Why Proper Data Provisioning is the Analytics Tipping Point

data provisioning

In today’s business climate, every organization is looking for data-driven insights to maintain a competitive advantage.

And that puts increasing pressure on business analysts to find and refine data with limited resources and under tight deadlines.

Enterprises miss too many opportunities to out-think their rivals because it takes much too long for business analysts to get the data they need from the massive amounts of structured and unstructured data flowing into the business from various sources every day.

In general, analysts spend 40 percent to 60 percent of their time just preparing data instead of doing high-value activities such as data analysis and model building for the rest of the organization, according to Blue Hill Research.

In fact, the typical data analyst spends at least two hours a day on data provisioning activities – extrapolated over a year (assuming about 250 working days in a year) that adds up to over 500 hours a year per analyst, according to Blue Hill Research.

The goal of business intelligence has always been easy, self-service access to data. With data prep, companies are able to re-imagine how they collect, prepare, analyze and use big data to drive business value.

With proper data provisioning, business analysts can focus their time on asking more questions of their data and, more importantly, deriving the important insights about their businesses to keep ahead of the competition.

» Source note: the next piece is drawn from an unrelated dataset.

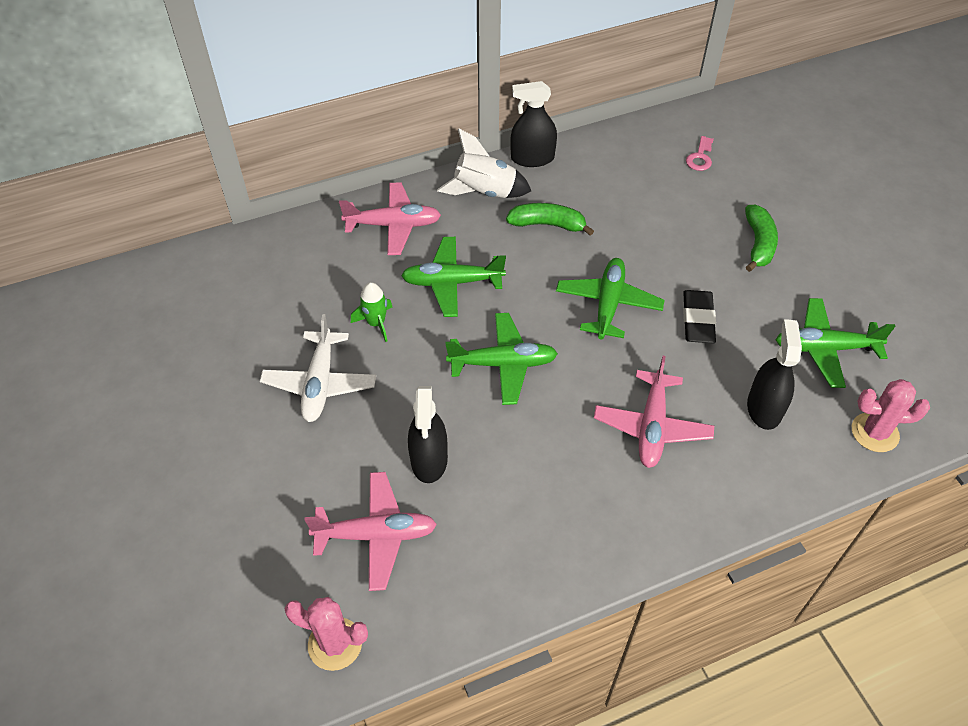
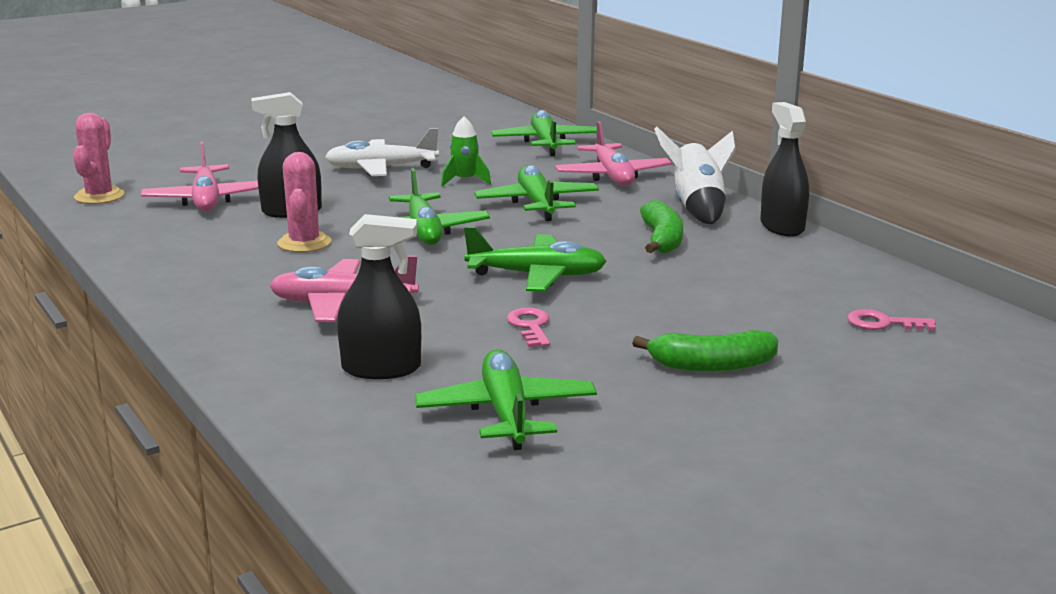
camera: 80 degrees right, 30 degrees down
black eraser [683,290,716,343] -> pink key [507,308,550,347]
pink cactus [852,379,930,452] -> pink cactus moved to [277,152,331,252]
none -> green plane [491,110,597,156]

Self-service data preparation tools add context to the data, thereby helping organizations move from randomly searching for information to more productive strategies to uncover valuable business insights.

Proper data provisioning lets enterprises improve the entire analytic process, enabling them to identify business problems and achieve business results in hours, not days or weeks.

Analysts who switch from preparing data via spreadsheets and/or hand-coding to a dedicated preparation solution realize impressive results, said James Haight, principal analyst at Blue Hill Research.

“In general, those who made the switch to a dedicated solution cut their data preparation time at least by 50 percent,” he said. “Given the complexity and volume of data that today’s analysts encounter, investing in the help of dedicated functionality can be a significant time-saver.”